En résumant mes arguments pour le présent propos on peut dire que :
a) Les classes dominantes ont réussi à installer un « cercle de fer » à l’échelle mondiale, imposant la globalisation capitaliste et empêchant jusqu’à maintenant toute tentative d’en sortir, même d’une manière limitée. Le secours et le soutien apporté à ce modèle par de puissants pays émergents n’est pas pour rien dans sa solidité.
b) Ceci va de pair, partout, avec un rétrécissement drastique des marges laissées par les processus démocratiques bourgeois. Les États, en accompagnant la dépossession de leurs fonctions sociales et économiques, voire en les impulsant, se sont mis par là même largement à l’abri des turbulences politico-sociales. Si, par conséquence immédiate, cela élargit les effets de crises économiques majeures, cela réduit en même temps considérablement l’impact des aléas électoraux.
c) Ceci conduit à la confirmation de la mutation en nature de la social-démocratie laquelle vivait de ces marges. Si on tient compte en plus de l’affaiblissement du poids politique des représentations parlementaires (avec la « gouvernance » généralisée, dont l’UE donne un exemple caricatural) ; de la restriction des marges d’autonomie des institutions plus locales , cela nécessite la reprise à nouveaux frais de la relation à cette question spécifique des institutions démocratiques bourgeoises.
d) Dans des pays de vieille tradition parlementaire, cela bouleverse les relations au combat politique. Les aspirations populaires ont de plus en plus de mal à se projeter dans ce cadre. C’est le sens essentiel des mouvements répétés du type des « Indignés ». Mais même progressistes, ces mouvements se consument malheureusement en eux-mêmes. Sans doute parce que le sentiment diffus mais profond existe qu’il faudrait, pour réellement changer les choses, des confrontations bien plus radicales, qui mèneraient très loin dans l’affrontement. Or la confiance en la possibilité que celles-ci soient menées victorieusement est inexistante.

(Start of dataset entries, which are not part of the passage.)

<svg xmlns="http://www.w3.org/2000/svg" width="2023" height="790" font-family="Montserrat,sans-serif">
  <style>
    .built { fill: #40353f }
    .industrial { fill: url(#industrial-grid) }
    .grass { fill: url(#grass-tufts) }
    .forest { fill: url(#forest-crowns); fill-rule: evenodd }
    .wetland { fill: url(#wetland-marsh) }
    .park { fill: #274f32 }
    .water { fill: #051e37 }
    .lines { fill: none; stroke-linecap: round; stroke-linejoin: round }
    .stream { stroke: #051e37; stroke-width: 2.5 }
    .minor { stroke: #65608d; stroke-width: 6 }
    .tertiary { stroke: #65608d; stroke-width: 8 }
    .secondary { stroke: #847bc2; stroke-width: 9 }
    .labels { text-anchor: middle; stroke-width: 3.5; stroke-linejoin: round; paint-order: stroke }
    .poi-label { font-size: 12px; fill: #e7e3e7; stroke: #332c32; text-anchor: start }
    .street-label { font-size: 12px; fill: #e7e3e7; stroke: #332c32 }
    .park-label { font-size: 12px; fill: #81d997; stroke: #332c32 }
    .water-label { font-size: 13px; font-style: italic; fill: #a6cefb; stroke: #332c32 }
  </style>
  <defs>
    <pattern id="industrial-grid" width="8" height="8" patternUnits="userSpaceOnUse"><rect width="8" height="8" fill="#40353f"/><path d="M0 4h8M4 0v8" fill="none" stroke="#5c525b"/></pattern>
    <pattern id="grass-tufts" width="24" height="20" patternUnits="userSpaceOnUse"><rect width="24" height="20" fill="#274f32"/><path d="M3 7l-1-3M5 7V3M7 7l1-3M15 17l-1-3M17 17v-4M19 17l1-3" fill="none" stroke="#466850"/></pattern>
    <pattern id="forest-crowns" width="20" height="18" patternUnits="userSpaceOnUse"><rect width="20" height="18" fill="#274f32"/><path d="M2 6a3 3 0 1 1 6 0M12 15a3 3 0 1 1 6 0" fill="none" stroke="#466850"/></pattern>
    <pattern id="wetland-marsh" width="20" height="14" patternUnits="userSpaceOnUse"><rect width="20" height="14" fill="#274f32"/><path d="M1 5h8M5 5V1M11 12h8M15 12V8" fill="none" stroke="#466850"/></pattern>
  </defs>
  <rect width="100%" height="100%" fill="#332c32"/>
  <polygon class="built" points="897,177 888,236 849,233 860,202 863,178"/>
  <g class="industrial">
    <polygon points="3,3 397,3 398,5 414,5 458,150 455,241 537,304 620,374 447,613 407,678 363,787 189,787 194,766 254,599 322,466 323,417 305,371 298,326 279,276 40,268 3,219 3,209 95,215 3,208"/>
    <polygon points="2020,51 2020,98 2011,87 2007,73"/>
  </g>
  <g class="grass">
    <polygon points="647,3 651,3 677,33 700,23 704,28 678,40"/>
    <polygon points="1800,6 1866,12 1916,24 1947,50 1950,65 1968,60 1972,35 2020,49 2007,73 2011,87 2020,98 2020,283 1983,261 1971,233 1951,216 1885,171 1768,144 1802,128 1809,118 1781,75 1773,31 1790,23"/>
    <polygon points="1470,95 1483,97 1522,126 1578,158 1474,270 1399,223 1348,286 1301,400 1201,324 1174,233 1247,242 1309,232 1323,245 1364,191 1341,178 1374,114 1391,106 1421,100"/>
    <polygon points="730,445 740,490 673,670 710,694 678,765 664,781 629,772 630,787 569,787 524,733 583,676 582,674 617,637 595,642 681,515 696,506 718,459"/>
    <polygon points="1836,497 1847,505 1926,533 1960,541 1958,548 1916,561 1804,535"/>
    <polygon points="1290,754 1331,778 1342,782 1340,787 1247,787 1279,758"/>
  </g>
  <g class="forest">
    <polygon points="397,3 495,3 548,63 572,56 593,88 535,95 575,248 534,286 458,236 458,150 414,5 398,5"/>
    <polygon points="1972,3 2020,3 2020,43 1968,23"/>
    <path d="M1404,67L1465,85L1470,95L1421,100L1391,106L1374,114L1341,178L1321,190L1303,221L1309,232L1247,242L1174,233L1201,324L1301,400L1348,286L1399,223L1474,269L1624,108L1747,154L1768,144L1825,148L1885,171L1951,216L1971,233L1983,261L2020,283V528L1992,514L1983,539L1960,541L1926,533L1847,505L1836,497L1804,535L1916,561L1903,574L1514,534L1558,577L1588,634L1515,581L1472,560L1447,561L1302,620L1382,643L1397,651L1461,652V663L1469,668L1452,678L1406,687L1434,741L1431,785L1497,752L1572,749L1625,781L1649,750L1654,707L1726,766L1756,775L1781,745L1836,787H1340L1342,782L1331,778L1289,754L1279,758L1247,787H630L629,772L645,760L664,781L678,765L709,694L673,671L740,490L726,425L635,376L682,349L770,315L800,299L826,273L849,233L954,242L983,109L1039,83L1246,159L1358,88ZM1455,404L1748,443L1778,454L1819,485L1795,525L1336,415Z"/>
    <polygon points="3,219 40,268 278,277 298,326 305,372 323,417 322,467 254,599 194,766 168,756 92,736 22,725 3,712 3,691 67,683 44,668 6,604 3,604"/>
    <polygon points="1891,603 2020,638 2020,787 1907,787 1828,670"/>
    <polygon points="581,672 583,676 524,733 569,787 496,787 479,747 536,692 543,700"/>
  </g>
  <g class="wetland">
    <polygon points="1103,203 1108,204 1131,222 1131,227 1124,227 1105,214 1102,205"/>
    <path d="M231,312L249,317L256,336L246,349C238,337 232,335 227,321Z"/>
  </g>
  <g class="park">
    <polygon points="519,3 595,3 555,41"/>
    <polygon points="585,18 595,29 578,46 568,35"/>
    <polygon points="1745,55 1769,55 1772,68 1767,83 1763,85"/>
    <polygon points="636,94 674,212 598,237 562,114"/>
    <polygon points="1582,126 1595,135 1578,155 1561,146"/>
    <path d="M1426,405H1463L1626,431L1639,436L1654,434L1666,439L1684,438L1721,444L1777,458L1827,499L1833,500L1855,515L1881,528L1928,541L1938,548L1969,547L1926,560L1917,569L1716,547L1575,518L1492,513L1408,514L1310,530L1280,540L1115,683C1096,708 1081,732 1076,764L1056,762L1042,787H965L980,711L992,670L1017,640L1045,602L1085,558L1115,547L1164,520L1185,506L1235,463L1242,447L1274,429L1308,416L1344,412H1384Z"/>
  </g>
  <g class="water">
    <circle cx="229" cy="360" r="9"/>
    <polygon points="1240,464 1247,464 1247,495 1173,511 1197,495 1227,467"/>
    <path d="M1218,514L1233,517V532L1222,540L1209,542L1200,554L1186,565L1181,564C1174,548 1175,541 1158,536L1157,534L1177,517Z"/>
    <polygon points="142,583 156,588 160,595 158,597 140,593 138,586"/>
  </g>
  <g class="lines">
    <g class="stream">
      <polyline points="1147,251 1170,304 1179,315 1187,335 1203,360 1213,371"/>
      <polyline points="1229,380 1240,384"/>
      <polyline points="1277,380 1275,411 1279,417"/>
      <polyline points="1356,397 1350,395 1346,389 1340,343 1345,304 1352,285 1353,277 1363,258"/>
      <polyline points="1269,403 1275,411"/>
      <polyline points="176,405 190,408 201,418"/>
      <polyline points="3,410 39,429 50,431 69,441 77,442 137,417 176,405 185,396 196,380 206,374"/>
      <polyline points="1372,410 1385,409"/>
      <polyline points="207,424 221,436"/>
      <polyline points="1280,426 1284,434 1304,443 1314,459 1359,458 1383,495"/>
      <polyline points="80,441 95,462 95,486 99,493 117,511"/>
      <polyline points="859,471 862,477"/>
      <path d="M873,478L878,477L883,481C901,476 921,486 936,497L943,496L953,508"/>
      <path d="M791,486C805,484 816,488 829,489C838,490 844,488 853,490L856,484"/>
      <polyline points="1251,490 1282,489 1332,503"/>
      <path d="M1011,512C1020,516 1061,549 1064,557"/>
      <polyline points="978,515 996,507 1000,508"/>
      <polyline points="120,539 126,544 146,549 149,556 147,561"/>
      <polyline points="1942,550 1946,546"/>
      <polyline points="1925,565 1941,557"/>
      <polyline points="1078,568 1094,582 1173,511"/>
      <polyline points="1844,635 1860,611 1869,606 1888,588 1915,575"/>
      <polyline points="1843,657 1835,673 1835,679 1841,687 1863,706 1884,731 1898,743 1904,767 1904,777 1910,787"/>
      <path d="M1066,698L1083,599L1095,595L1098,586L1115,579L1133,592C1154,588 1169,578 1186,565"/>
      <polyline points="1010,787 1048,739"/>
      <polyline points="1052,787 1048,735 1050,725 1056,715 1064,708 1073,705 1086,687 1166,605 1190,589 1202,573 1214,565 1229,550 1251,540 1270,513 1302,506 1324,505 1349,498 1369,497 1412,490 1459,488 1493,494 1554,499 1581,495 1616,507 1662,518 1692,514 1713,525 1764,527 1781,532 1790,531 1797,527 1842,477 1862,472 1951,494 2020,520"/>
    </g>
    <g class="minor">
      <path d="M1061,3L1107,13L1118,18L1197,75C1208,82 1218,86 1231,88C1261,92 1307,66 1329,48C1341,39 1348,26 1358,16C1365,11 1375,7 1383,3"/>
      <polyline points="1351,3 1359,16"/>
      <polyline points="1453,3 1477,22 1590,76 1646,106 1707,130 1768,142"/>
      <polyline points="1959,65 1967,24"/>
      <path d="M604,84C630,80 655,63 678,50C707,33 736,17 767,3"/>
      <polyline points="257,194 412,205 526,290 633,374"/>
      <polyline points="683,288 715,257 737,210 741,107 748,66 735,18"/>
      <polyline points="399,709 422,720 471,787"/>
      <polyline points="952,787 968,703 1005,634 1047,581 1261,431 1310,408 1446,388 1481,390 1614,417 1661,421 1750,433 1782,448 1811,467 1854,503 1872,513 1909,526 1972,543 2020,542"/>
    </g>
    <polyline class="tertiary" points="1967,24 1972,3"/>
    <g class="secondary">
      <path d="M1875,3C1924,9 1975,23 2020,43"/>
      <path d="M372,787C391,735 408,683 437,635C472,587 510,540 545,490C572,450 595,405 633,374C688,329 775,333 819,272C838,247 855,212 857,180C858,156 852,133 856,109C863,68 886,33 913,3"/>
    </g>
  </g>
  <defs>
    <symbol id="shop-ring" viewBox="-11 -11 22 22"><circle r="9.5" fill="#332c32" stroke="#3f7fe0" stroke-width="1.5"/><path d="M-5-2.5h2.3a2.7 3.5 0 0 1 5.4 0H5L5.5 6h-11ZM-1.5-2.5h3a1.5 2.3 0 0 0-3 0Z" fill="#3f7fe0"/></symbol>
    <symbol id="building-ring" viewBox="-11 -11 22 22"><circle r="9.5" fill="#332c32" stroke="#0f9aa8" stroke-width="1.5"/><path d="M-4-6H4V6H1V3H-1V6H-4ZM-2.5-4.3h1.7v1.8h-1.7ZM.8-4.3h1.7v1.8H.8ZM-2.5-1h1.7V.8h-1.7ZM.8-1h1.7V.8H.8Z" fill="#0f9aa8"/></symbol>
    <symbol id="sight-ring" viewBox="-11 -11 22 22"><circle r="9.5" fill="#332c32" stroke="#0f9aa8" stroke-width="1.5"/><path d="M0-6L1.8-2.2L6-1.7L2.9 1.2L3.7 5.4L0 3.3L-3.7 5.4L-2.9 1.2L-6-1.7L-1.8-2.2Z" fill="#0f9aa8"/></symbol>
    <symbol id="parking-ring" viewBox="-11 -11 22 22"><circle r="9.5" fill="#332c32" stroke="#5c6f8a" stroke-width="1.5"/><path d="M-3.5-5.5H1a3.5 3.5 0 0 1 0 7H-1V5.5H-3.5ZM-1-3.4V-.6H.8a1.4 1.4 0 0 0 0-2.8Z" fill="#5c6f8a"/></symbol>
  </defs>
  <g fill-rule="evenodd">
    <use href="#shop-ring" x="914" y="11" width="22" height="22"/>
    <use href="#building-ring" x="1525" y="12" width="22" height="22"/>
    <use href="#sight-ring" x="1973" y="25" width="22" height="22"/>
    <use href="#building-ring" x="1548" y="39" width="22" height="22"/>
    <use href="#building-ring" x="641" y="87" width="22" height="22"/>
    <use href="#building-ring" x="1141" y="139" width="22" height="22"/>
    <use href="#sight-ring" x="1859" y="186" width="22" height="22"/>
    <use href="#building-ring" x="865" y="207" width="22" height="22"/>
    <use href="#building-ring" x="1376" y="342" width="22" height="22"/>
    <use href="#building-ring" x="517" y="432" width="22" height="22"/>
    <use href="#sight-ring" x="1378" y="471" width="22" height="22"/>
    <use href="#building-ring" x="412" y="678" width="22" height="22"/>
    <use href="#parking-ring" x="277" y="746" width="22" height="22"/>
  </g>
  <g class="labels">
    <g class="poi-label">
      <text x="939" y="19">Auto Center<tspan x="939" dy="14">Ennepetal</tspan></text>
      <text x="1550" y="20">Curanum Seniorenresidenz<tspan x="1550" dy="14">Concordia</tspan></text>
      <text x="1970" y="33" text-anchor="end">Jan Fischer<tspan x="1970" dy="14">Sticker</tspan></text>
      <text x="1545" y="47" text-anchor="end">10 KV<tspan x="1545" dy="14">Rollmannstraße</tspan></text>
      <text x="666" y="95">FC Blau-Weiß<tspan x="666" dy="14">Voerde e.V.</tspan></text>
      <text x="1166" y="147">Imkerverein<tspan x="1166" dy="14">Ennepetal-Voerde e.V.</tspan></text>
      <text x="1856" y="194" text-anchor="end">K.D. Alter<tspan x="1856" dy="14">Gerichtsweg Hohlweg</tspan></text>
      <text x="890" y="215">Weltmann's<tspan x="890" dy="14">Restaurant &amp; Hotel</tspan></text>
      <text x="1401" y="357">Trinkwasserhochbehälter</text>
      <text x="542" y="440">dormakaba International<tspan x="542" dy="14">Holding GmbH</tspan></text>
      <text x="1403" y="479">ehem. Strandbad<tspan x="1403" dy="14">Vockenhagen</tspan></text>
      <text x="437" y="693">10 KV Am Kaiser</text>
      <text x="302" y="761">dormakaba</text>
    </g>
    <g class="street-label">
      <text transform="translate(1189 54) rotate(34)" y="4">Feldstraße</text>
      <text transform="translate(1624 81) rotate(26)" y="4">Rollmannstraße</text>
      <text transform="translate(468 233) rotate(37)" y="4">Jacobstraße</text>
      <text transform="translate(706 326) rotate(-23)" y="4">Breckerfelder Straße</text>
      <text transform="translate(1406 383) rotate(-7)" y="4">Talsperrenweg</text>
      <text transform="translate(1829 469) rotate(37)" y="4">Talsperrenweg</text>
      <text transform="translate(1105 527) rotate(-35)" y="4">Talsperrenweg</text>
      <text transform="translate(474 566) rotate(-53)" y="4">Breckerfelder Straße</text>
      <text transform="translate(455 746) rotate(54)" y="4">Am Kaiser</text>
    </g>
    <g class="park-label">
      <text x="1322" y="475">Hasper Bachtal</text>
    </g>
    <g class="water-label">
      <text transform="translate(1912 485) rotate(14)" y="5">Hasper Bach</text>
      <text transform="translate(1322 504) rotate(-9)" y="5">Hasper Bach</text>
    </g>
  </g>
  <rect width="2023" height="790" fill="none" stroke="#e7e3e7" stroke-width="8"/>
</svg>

e) C’est que s’écarter tendanciellement du système représentatif traditionnel ne conduit nullement et automatiquement à une prise en charge d’un changement révolutionnaire de la société. Le problème est alors d’arriver à bâtir des partis qui évitent la marginalisation et dont la fonction d’aide au mûrissement des confrontations fondamentales soit attestée, même s’ils ne peuvent viser des ambitions plus grandes. Ceci ne peut se faire qu’à la frontière entre le « social » et le politique, de la traduction politique du social et en retour de la fécondation politique de celui-ci.